Apuesta al blanco
Apuesta al blanco
Las tendencias cambian, se adaptan al mercado, se fusionan y se imitan alrededor del mundo. Pero el blanco vuelve una y otra vez para demostrar que sigue siendo el elegido en la paleta de colores.
FUENTE ESTILOAMBIENTACION.COM.AR / FOTOS EL LITORAL
La elección del blanco como color principal se impone a fuerza de simplicidad, luminosidad y elegancia. En la mayoría de los casos aporta un recurso simple e inmediato para obtener ambientes más relajados y frescos.
Una de las principales ventajas del blanco es su versatilidad. Sin mucho esfuerzo se puede combinar con cualquier estilo y entorno decorativo. Además, es un excelente marco para muebles, textiles y objetos.
COMBINACIONES
El uso del blanco en la decoración ofrece variadas alternativas. Se aplica generalmente como color de fondo, acompañándolo con objetos y detalles en diferentes tonalidades.
Cuando elegimos el blanco puro como color único, hay que tener en cuenta que esta situación puede ofrecer ventajas y desventajas. La falta de color en un ambiente saturado de blanco, por ejemplo, puede ser un problema serio para el decorador amateur. Siempre conviene elegir algún detalle llamativo o personal, con algo de color o variedad de texturas, que quiebre la uniformidad y permita lograr un cuadro armónico y equilibrado.
El uso de blanco sobre blanco puede ser molesto. La alternativa más actual es el blanco roto: un blanco puro cortado con unas gotas de color, que bien puede combinar con crudos o colores muy suaves. Los colores más utilizados para cortar el blanco son el marrón y el rojo, logrando una tonalidad de blanco más cálida.
CON UN TOQUE DE COLOR
El blanco, fácil de combinar, puede utilizarse con ligeros detalles de color o alternando objetos, muebles y telas en diferentes texturas y estampados. Para una combinación segura, los mejores tonos son los claros, neutros, marrones, beige y los tonos marfil, crema o arena. También los grises. De esta manera se logran ambientes frescos y acogedores.
La asociación del blanco con tonos frescos y luminosos como el azul o el verde, incrementa su intensidad y luminosidad consiguiendo espacios ligeros, frescos y brillantes.
Los colores fuertes, vibrantes y cálidos, en cambio, deben utilizarse en pequeñas dosis y sobre determinados objetos y texturas.
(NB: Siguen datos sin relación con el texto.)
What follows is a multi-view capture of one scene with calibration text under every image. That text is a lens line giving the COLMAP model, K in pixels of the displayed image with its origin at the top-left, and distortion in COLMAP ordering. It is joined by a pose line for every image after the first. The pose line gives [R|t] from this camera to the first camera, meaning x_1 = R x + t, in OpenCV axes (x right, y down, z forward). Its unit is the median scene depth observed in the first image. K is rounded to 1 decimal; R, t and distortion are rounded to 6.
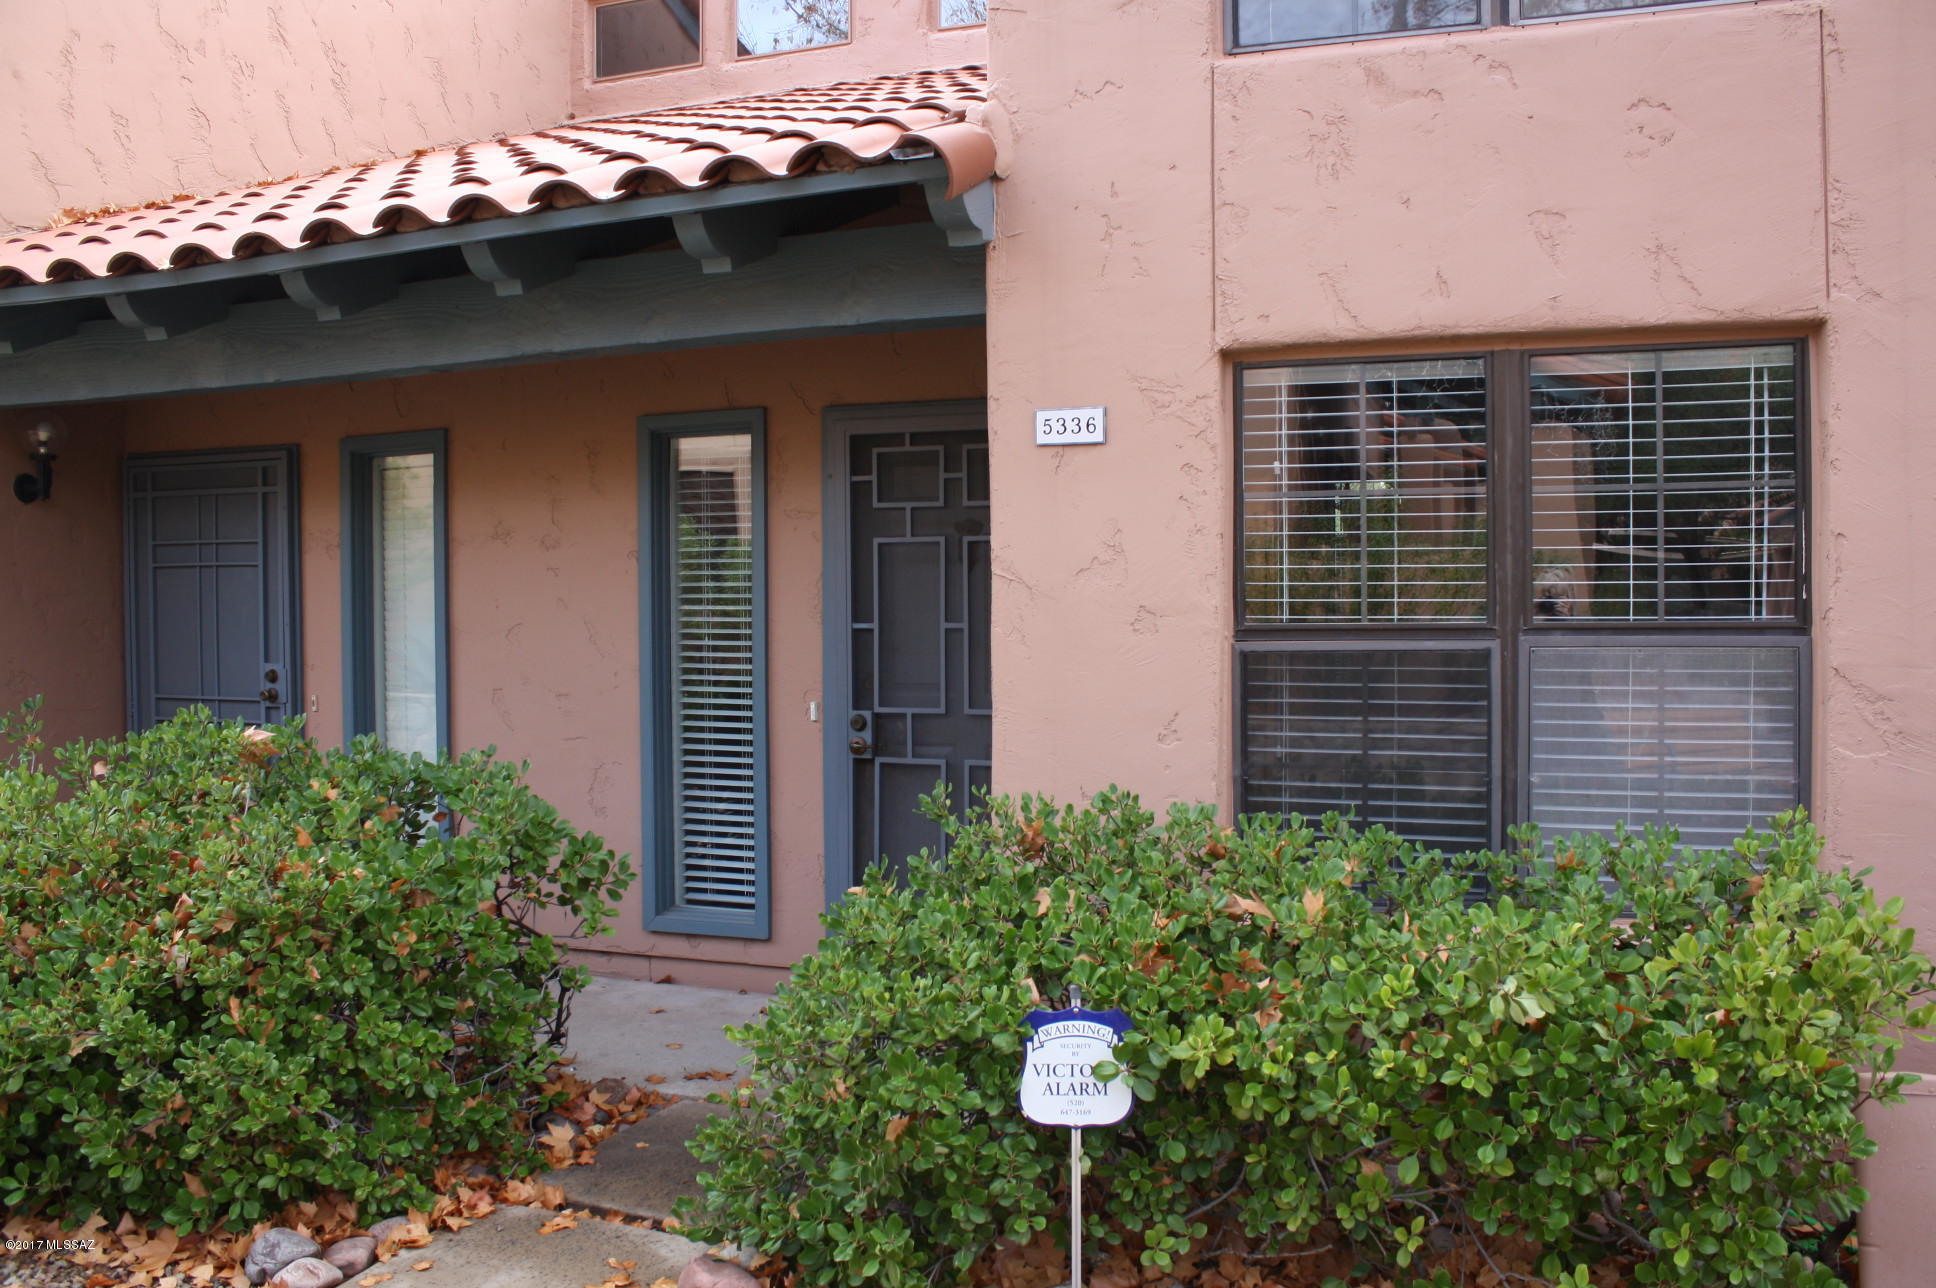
lens RADIAL K [[1654.6, 0, 961.4], [0, 1654.6, 647.3], [0, 0, 1]] dist [-0.175850, 0.172158]
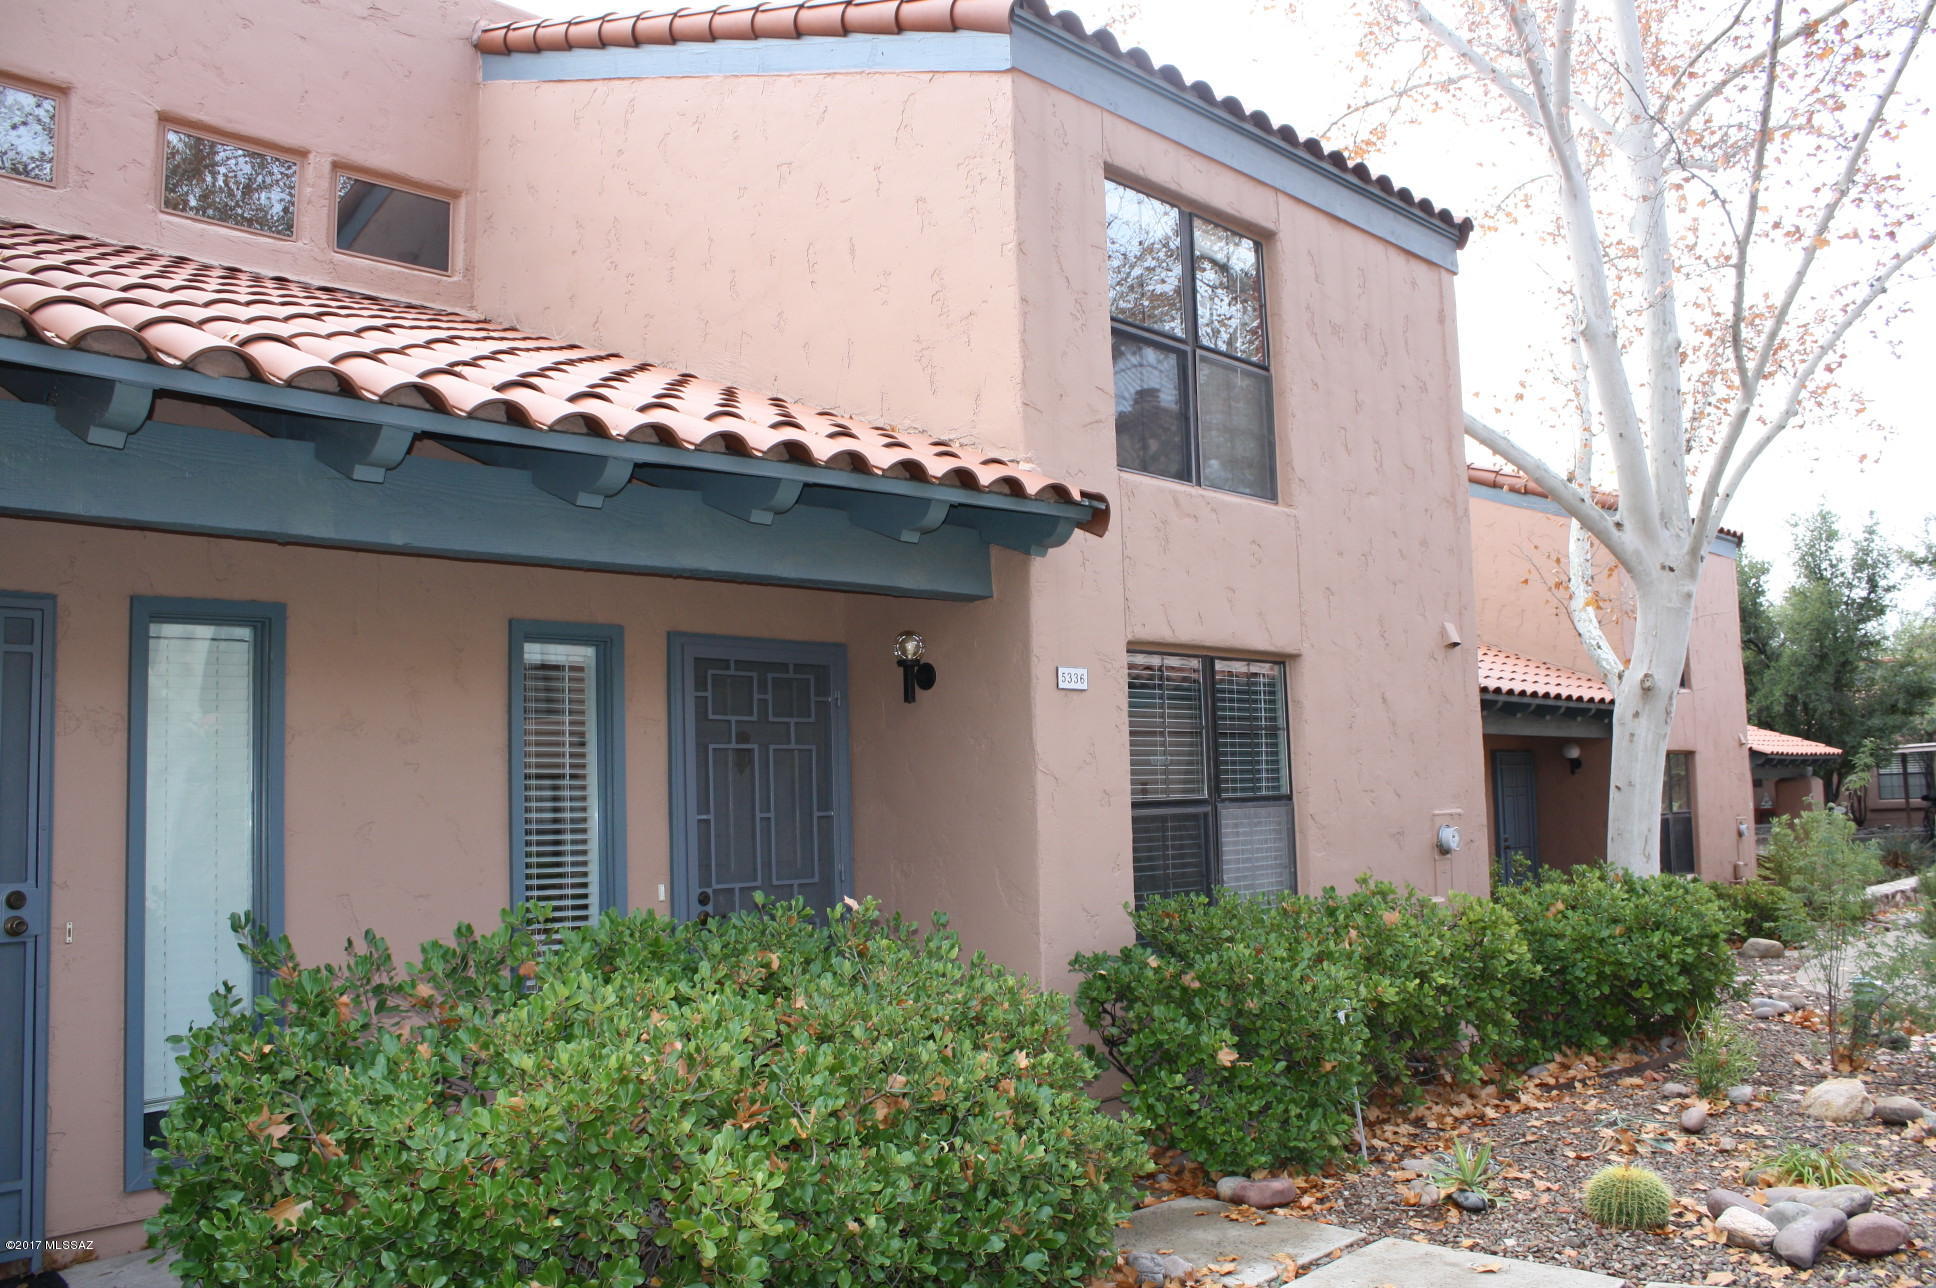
lens RADIAL K [[1654.6, 0, 961.4], [0, 1654.6, 647.3], [0, 0, 1]] dist [-0.175850, 0.172158]
pose [[0.376638, 0.082564, 0.922674, -1.115672], [0.050918, 0.992669, -0.109613, 0.005221], [-0.924960, 0.088265, 0.369673, 0.382660]]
De todas maneras, el blanco suaviza los colores fuertes y los hace más asequibles decorativamente.
Conviene recordar siempre que el blanco destaca las texturas y los materiales, y con sus derivados combinan bien con superficies y materiales naturales, por ejemplo, maderas sin pulir o alfombras de yute. Las superficies brillantes y suaves también combinan con el blanco, por ejemplo, el cristal, la madera laqueada o la porcelana.
La combinación de blanco y negro es un clásico que nunca pasa de moda, aunque con una presencia más elegante. El uso de estos dos tonos en la decoración permite un mayor aprovechamiento del color en objetos y accesorios, los cuales resaltan y se despegan del fondo con facilidad. El blanco asociado a colores negros o gris aporta modernidad. También se utilizan para lograr un ambiente de tonos masculinos.
+info CONSEJOS
No conviene pintar de blanco la habitación que más se utilice, ya que costará mantenerlo. El blanco agranda visualmente el espacio. Solo, da una sensación de vacío y en los interiores da un toque de frescura y calma. Además, realza la luz y aporta luminosidad. Para agrandar el espacio de una habitación y crear un ambiente suave, se pueden pintar las paredes blancas y poner un parqué de madera clara.
Utilizado en una armonía de colores, el blanco puede disminuir la intensidad de los tonos puros. Además, con su contacto, los colores parecen atenuados, lo que crea un cambio de ritmo en la habitación. Puede destacar la elegancia de materiales o formas diferentes.